W ubiegłym tygodniu policjanci z Komendy Wojewódzkiej Policji w Poznaniu zatrzymali mężczyznę pod zarzutem posiadania dużej ilości broni bez zezwolenia.
Policjanci zajmujący się na co dzień przestępczością pseudokibiców, dowiedzieli się o mężczyźnie podającym się za wojskowego z Ukrainy. Pojawiały się także informacje, że miałby on stopień generała. Zaczęli sprawdzać zdobyte informacje i podjęli decyzję o przeszukaniu jednego z domów pod Poznaniem.
To, co zobaczyli, mocno ich zaskoczyło. Znaleźli 27 sztuk różnego rodzaju karabinów, pistoletów i amunicji. Znaleziono także dokumenty z cechami ukraińskich urzędów. Podczas przeszukania od razu w oczy policjantów rzucił się widok granatów. Wyglądały idealnie, jak prawdziwe.Na miejscu musiała zjawić się specjalna ekipa pirotechników. Po wykręceniu zapalników okazało się, że na szczęście były to perfekcyjnie wykonane repliki.
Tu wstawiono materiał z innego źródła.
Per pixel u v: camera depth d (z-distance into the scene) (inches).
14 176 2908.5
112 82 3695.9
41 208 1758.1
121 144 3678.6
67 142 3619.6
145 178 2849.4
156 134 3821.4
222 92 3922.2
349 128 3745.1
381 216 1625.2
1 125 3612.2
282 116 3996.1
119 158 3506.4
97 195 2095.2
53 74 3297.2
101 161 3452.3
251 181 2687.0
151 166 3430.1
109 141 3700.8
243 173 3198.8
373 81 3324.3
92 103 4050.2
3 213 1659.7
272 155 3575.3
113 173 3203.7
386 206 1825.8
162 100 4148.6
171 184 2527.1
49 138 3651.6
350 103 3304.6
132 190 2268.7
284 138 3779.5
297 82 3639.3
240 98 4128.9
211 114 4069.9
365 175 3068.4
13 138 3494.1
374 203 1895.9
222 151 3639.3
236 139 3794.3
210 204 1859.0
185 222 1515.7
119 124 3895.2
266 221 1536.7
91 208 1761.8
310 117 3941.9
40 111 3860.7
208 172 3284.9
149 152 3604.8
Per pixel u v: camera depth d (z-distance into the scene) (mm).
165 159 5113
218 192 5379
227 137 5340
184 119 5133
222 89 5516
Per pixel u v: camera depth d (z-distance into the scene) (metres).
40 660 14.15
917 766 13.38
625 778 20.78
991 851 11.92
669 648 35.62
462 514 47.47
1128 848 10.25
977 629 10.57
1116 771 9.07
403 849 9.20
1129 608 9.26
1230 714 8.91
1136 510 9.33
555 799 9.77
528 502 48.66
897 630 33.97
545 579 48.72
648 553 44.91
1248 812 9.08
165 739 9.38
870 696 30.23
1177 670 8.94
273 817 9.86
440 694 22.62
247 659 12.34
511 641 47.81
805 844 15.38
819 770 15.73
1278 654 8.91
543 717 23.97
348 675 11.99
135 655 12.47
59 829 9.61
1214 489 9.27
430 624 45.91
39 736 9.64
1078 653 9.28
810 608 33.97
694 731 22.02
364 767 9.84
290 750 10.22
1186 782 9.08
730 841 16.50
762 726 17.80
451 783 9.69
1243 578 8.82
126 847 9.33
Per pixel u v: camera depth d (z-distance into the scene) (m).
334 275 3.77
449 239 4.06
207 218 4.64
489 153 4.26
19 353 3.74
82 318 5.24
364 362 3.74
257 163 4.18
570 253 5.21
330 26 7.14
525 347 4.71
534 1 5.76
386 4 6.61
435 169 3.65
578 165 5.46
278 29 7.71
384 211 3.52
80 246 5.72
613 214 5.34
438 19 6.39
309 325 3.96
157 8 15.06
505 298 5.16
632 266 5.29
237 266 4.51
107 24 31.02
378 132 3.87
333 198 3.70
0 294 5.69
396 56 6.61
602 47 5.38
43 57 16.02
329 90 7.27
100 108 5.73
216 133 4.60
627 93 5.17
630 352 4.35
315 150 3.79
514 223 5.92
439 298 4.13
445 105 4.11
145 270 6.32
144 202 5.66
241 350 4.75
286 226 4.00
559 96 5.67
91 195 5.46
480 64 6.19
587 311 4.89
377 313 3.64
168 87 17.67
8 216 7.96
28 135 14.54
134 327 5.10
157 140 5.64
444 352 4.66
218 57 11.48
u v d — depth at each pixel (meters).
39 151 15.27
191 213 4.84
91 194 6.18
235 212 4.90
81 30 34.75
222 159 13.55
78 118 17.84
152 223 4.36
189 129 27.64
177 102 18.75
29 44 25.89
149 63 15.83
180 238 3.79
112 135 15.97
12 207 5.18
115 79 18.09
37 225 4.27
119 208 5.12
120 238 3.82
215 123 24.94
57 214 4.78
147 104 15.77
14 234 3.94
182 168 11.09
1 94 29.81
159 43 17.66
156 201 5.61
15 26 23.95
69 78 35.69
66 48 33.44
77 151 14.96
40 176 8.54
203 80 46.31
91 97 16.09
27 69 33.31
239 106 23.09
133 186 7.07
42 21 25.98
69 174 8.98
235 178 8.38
Właściciela arsenału jednak nie było w domu. Tu droga prowadzi do naszego regionu. Druga ekipa policjantów namierzyła go w Kazimierzu Dolnym. Byli zdumieni, kiedy go zobaczyli w mundurze Armii Ukraińskiej. Okazał się nim 69-letni obywatel Niemiec.
Zatrzymanemu mężczyźnie zostały postawione zarzuty nielegalnego posiadania broni i znęcania się nad rodziną. Co z nich się potwierdzi? Tego jeszcze nie wiemy. Obecnie, na wniosek Policji i Prokuratury, został aresztowany przez Sąd Rejonowy w Poznaniu. Za nielegalne posiadanie broni grozi mu kara do 8 lat więzienia.